• PROBLEM: Reproduce, without alteration, every line of the data; exclude the images.

╭─ INFORMATION GIVEN

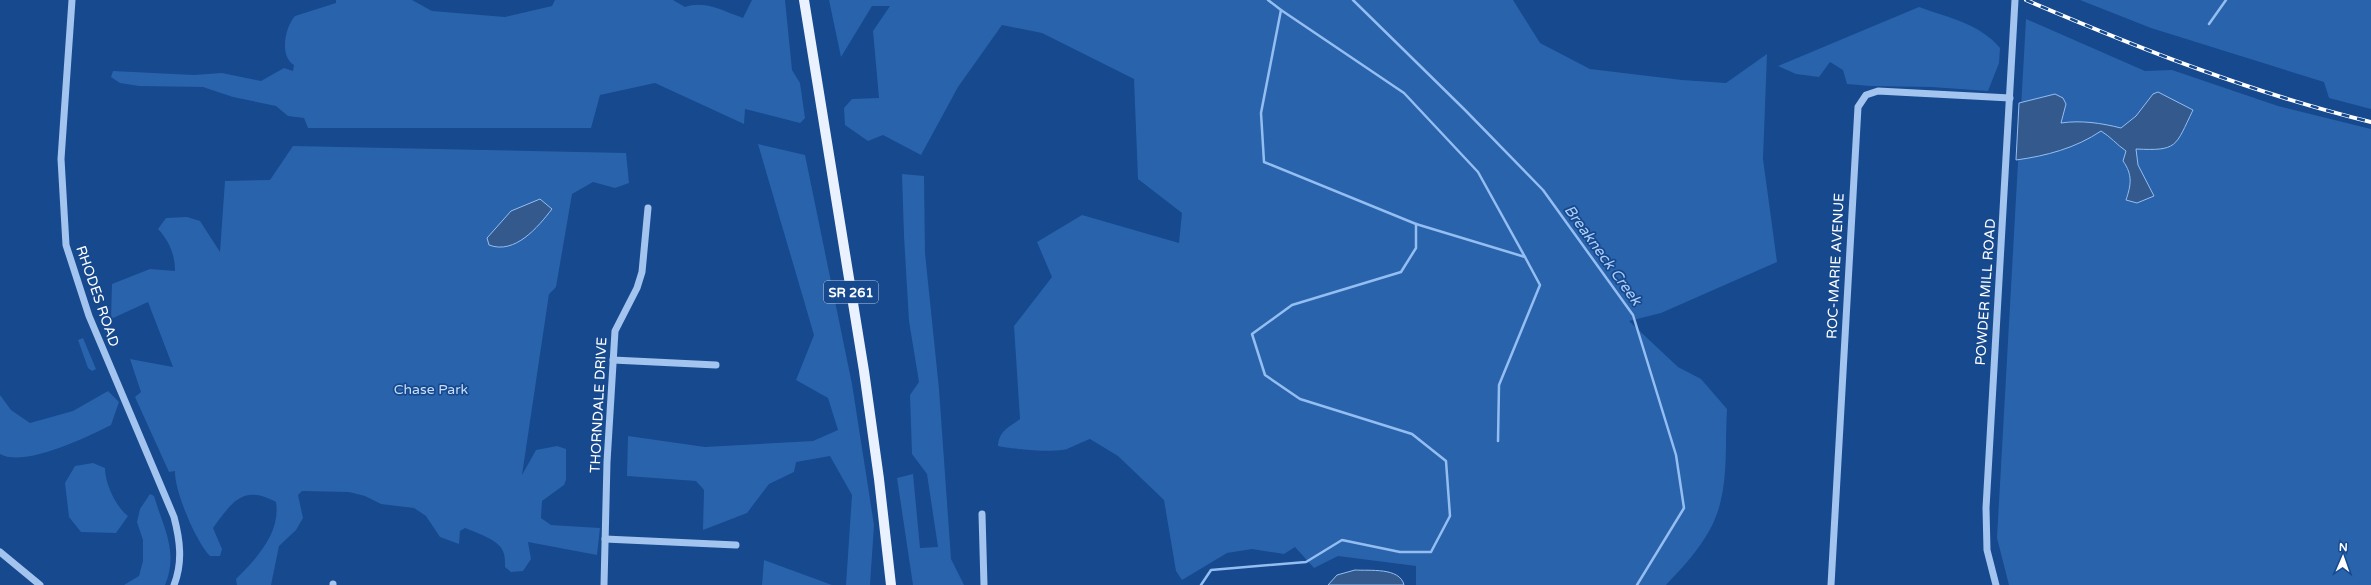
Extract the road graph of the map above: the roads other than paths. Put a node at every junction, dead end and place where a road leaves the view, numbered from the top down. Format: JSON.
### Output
{"nodes":[{"id":1,"x":72,"y":0,"type":"edge"},
{"id":2,"x":804,"y":0,"type":"edge"},
{"id":3,"x":2015,"y":0,"type":"edge"},
{"id":4,"x":2010,"y":98,"type":"junction"},
{"id":5,"x":648,"y":208,"type":"dead end"},
{"id":6,"x":613,"y":360,"type":"junction"},
{"id":7,"x":716,"y":365,"type":"dead end"},
{"id":8,"x":982,"y":514,"type":"dead end"},
{"id":9,"x":605,"y":539,"type":"junction"},
{"id":10,"x":736,"y":545,"type":"dead end"},
{"id":11,"x":0,"y":552,"type":"edge"},
{"id":12,"x":40,"y":585,"type":"edge"},
{"id":13,"x":174,"y":585,"type":"edge"},
{"id":14,"x":604,"y":585,"type":"edge"},
{"id":15,"x":891,"y":585,"type":"edge"},
{"id":16,"x":984,"y":585,"type":"edge"},
{"id":17,"x":1831,"y":585,"type":"edge"},
{"id":18,"x":1996,"y":585,"type":"edge"}],
"edges":[{"from":1,"to":13,"type":"street","name":"RHODES ROAD"},
{"from":2,"to":15,"type":"main road","number":"SR 261"},
{"from":3,"to":4,"type":"street","name":"POWDER MILL ROAD"},
{"from":4,"to":17,"type":"street","name":"ROC-MARIE AVENUE"},
{"from":4,"to":18,"type":"street","name":"POWDER MILL ROAD"},
{"from":5,"to":6,"type":"street","name":"THORNDALE DRIVE"},
{"from":6,"to":7,"type":"street"},
{"from":6,"to":9,"type":"street","name":"THORNDALE DRIVE"},
{"from":8,"to":16,"type":"street"},
{"from":9,"to":10,"type":"street"},
{"from":9,"to":14,"type":"street","name":"THORNDALE DRIVE"},
{"from":11,"to":12,"type":"street"}]}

╰─

• TASK RESPONSE:
Extract the road graph of the map above: the roads other than paths. Put a node at every junction, dead end and place where a road leaves the view, numbered from the top down. Format: JSON.
### Output
{"nodes":[{"id":1,"x":72,"y":0,"type":"edge"},
{"id":2,"x":804,"y":0,"type":"edge"},
{"id":3,"x":2015,"y":0,"type":"edge"},
{"id":4,"x":2010,"y":98,"type":"junction"},
{"id":5,"x":648,"y":208,"type":"dead end"},
{"id":6,"x":613,"y":360,"type":"junction"},
{"id":7,"x":716,"y":365,"type":"dead end"},
{"id":8,"x":982,"y":514,"type":"dead end"},
{"id":9,"x":605,"y":539,"type":"junction"},
{"id":10,"x":736,"y":545,"type":"dead end"},
{"id":11,"x":0,"y":552,"type":"edge"},
{"id":12,"x":40,"y":585,"type":"edge"},
{"id":13,"x":174,"y":585,"type":"edge"},
{"id":14,"x":604,"y":585,"type":"edge"},
{"id":15,"x":891,"y":585,"type":"edge"},
{"id":16,"x":984,"y":585,"type":"edge"},
{"id":17,"x":1831,"y":585,"type":"edge"},
{"id":18,"x":1996,"y":585,"type":"edge"}],
"edges":[{"from":1,"to":13,"type":"street","name":"RHODES ROAD"},
{"from":2,"to":15,"type":"main road","number":"SR 261"},
{"from":3,"to":4,"type":"street","name":"POWDER MILL ROAD"},
{"from":4,"to":17,"type":"street","name":"ROC-MARIE AVENUE"},
{"from":4,"to":18,"type":"street","name":"POWDER MILL ROAD"},
{"from":5,"to":6,"type":"street","name":"THORNDALE DRIVE"},
{"from":6,"to":7,"type":"street"},
{"from":6,"to":9,"type":"street","name":"THORNDALE DRIVE"},
{"from":8,"to":16,"type":"street"},
{"from":9,"to":10,"type":"street"},
{"from":9,"to":14,"type":"street","name":"THORNDALE DRIVE"},
{"from":11,"to":12,"type":"street"}]}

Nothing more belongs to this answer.